Le Dieu juif, un Dieu anarchiste ? Je suis porté à le croire. Comme le dit un ami espagnol avec qui je partage beaucoup sur ces terrains, « l’anarchisme est la seule philosophie « politique » que Dieu prend sous son aile », ajoutant, « l’anarchisme est un christianisme qui ne dit pas son nom et le christianisme un anarchisme qui s’ignore ». Un aphorisme qui sourd de “L’Evangile donné à Arès”, qui signe le retour de jésus en France en 1974, qui stipule entre autre “Tu ne seras le chef de personne” (16/1) et “Tu ne commanderas à personne” (36/19), qui a donné l’occasion à son témoin et propagateur l’écriture d’un article en 2016 sur le thème de l’anarchie, et à certains de ceux acquis à ces préceptes qui lui donnent foi, de nombreuses occasions de développer publiquement ces idées en ces termes. Preuve de l’infusion de ces idées dans le monde ? J’ai récemment lu dans le journal Le Monde, un article sur un ouvrage récemment paru dont l’auteur, un théologien du collège des Bernardins, Jérome Alexandre pour ne pas le nommer, faisait mention quasi mot pour mot du même aphorisme, qualifiant cependant “d’anachronique” une telle pensée comme pour se placer sur le seul terrain des idées. Hasard ou occurrence ? Inspiration propre ou récupération de vues et propos ? Il montre à quel point cet anarchisme qu’est le christianisme n’a jamais été autant d’actualité et semble comme remonter à la surface. Qui ne voit aujourd’hui dans le spectacle affligeant qu’offre les hommes politiques de tous bords dans leur conquête, maintien et exercice du pouvoir, le signe du déclin de la dynamique du chef et sa profonde remise en question comme mode de gestion et de gouvernement des nations ? Qui ne ressent au fond de lui le profond besoin de liberté et d’entraide naturelles dans un monde de plus en plus modelé par la surveillance, le contrôle généralisés et l’argent-roi ?

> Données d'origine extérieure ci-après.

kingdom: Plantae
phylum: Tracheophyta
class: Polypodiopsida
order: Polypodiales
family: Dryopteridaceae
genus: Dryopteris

Je pourrais évoquer ici le surgissement des Gilets jaunes qui scandaient dans les cortèges “pas de partis, pas de chefs” ou faire mention des taux de l’abstention avoisinant les 50% aux élections pour signifier ce profond désaveu du système de représentation sur fond d’échec de la démocratie et de grave crise économique à venir. Je m’en tiendrais pour l’heure à rappeler qu’un pays, une nation comme un individu, se construit d’abord sur une pensée. De Pensée véritable aujourd’hui il n’y a plus que bribes éparses et endolories. C’est à oeuvrer à en refondre les assises que nous sommes appelés pour faire face et reconstruire l’avenir. Et pour refondre, il faut commencer par creuser.

Un fil de réflexion à suivre qui évoquera bien d’autres pistes pour retrouver la source enfouie…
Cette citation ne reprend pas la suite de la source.